> [Task directions]: Images are to be excluded from the copy, and the records below reproduced word for word.

[Camera calibration parameters]
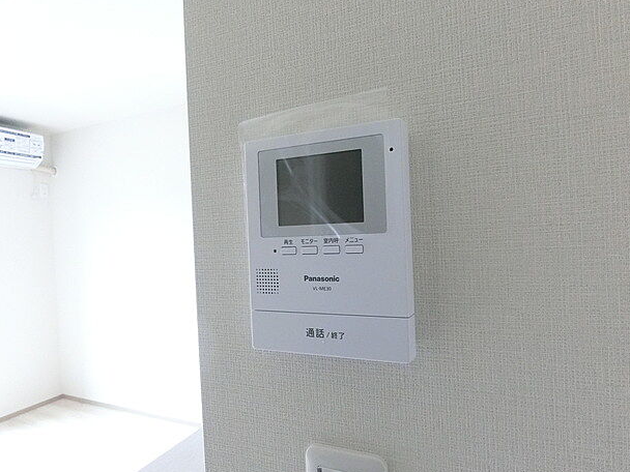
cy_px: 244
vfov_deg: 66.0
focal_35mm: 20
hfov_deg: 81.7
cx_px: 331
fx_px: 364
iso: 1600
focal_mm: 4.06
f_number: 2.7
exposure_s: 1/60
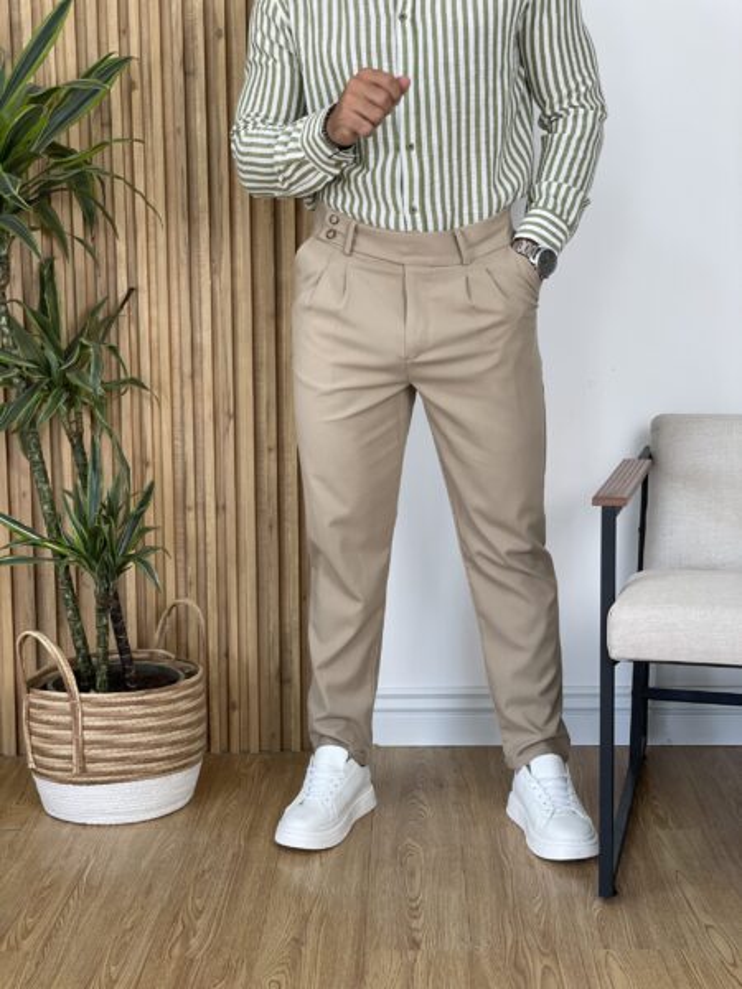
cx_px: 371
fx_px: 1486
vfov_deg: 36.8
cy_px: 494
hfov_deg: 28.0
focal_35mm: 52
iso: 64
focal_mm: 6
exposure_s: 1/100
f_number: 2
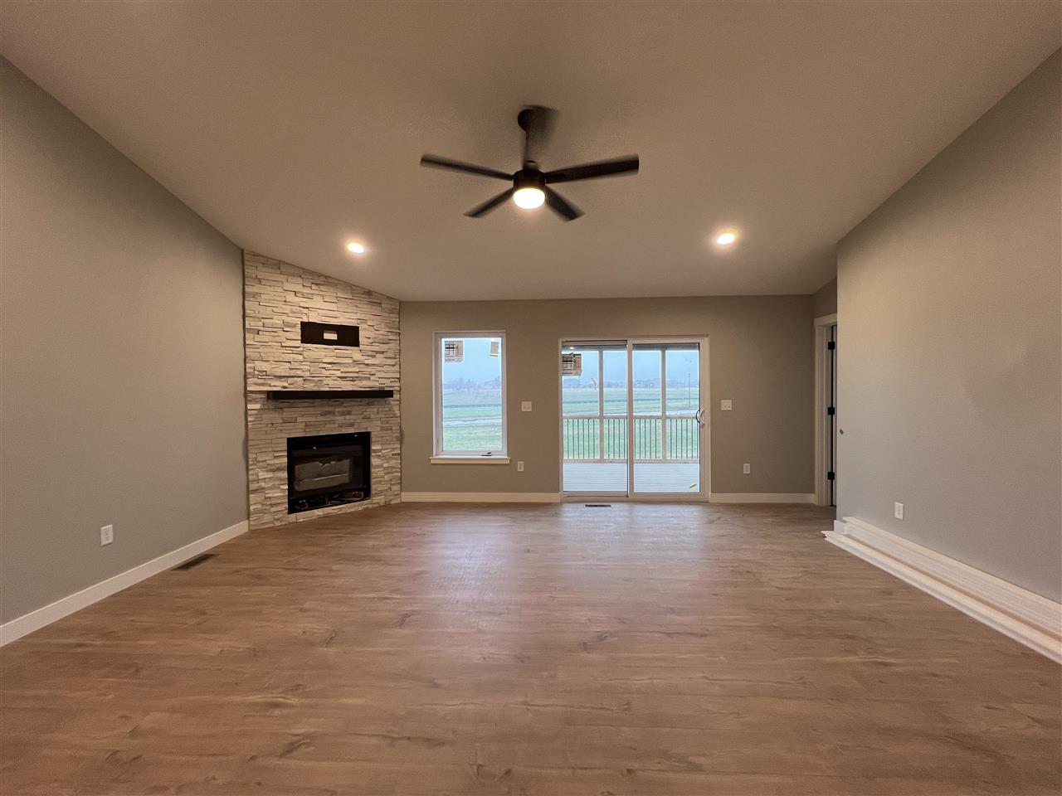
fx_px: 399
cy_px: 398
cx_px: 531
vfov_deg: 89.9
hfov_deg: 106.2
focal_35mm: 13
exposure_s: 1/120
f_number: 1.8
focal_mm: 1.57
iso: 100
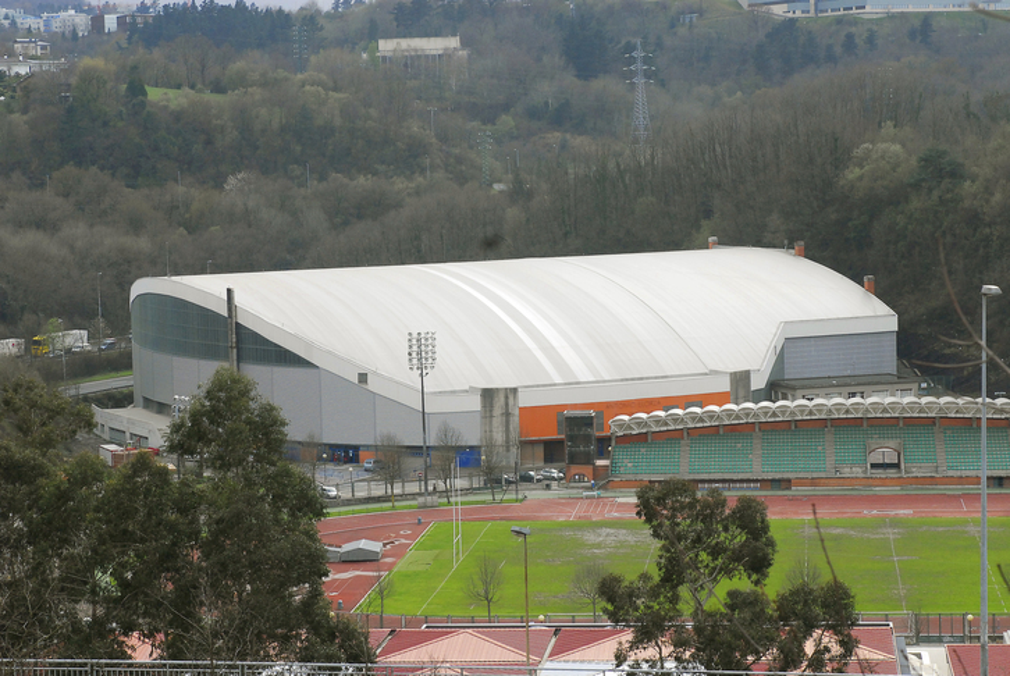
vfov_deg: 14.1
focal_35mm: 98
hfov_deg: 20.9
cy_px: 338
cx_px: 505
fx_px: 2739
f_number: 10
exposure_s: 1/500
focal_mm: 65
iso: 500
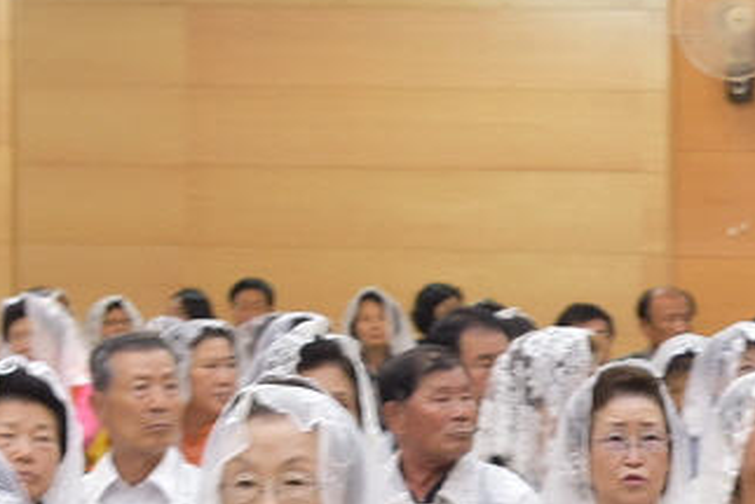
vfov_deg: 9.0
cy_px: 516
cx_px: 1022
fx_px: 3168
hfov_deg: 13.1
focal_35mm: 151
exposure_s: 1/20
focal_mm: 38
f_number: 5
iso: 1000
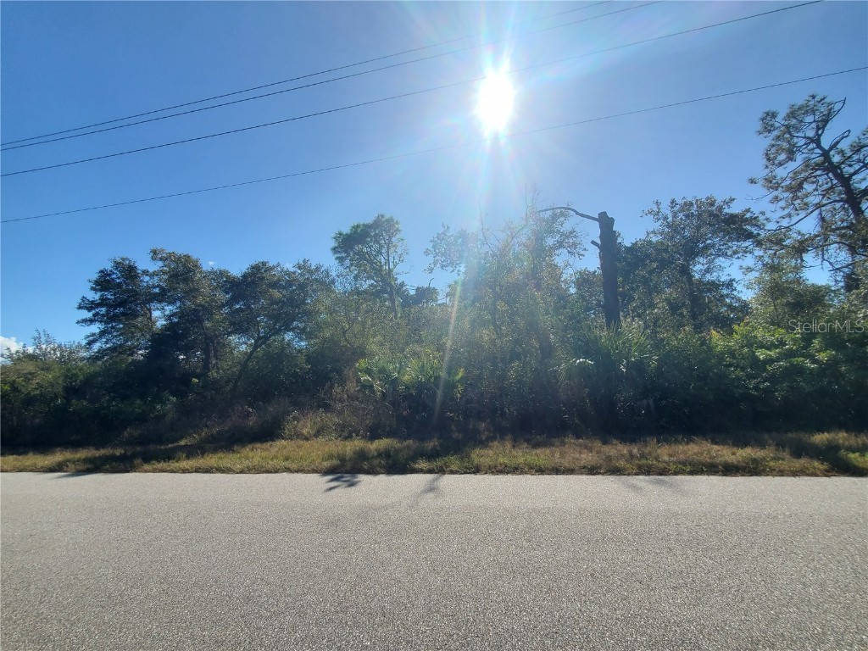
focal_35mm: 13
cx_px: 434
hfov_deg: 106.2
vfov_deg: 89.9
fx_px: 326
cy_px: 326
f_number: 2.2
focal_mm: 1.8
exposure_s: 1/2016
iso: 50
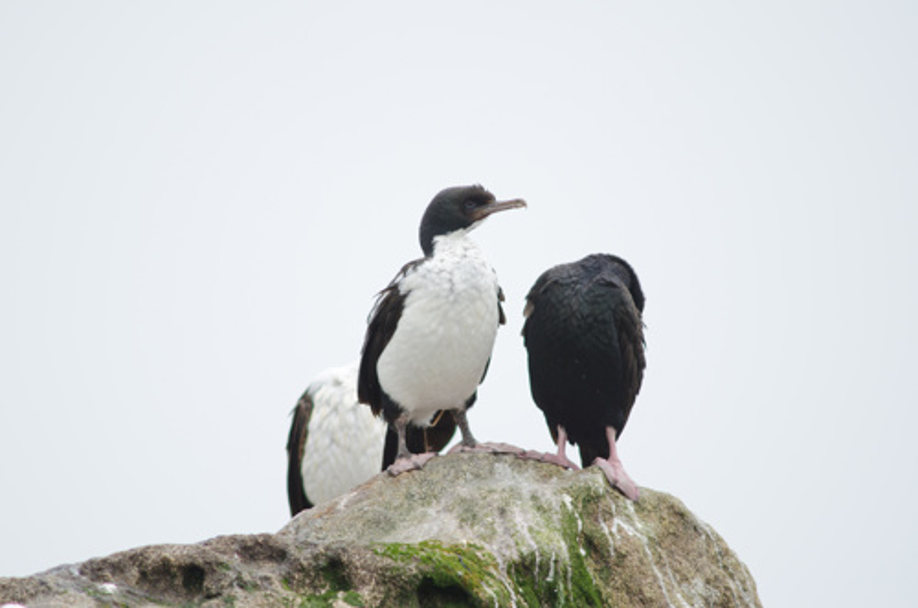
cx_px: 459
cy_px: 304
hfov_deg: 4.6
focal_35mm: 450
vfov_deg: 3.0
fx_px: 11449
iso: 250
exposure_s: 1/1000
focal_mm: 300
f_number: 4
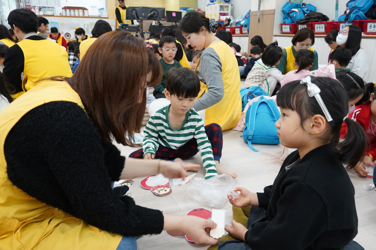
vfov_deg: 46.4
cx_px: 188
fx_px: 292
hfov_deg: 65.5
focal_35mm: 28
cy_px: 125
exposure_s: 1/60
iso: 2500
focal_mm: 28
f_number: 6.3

> [Solution to the problem]:
cy_px: 244
vfov_deg: 66.0
focal_35mm: 20
hfov_deg: 81.7
cx_px: 331
fx_px: 364
iso: 1600
focal_mm: 4.06
f_number: 2.7
exposure_s: 1/60
cx_px: 371
fx_px: 1486
vfov_deg: 36.8
cy_px: 494
hfov_deg: 28.0
focal_35mm: 52
iso: 64
focal_mm: 6
exposure_s: 1/100
f_number: 2
fx_px: 399
cy_px: 398
cx_px: 531
vfov_deg: 89.9
hfov_deg: 106.2
focal_35mm: 13
exposure_s: 1/120
f_number: 1.8
focal_mm: 1.57
iso: 100
vfov_deg: 14.1
focal_35mm: 98
hfov_deg: 20.9
cy_px: 338
cx_px: 505
fx_px: 2739
f_number: 10
exposure_s: 1/500
focal_mm: 65
iso: 500
vfov_deg: 9.0
cy_px: 516
cx_px: 1022
fx_px: 3168
hfov_deg: 13.1
focal_35mm: 151
exposure_s: 1/20
focal_mm: 38
f_number: 5
iso: 1000
focal_35mm: 13
cx_px: 434
hfov_deg: 106.2
vfov_deg: 89.9
fx_px: 326
cy_px: 326
f_number: 2.2
focal_mm: 1.8
exposure_s: 1/2016
iso: 50
cx_px: 459
cy_px: 304
hfov_deg: 4.6
focal_35mm: 450
vfov_deg: 3.0
fx_px: 11449
iso: 250
exposure_s: 1/1000
focal_mm: 300
f_number: 4
vfov_deg: 46.4
cx_px: 188
fx_px: 292
hfov_deg: 65.5
focal_35mm: 28
cy_px: 125
exposure_s: 1/60
iso: 2500
focal_mm: 28
f_number: 6.3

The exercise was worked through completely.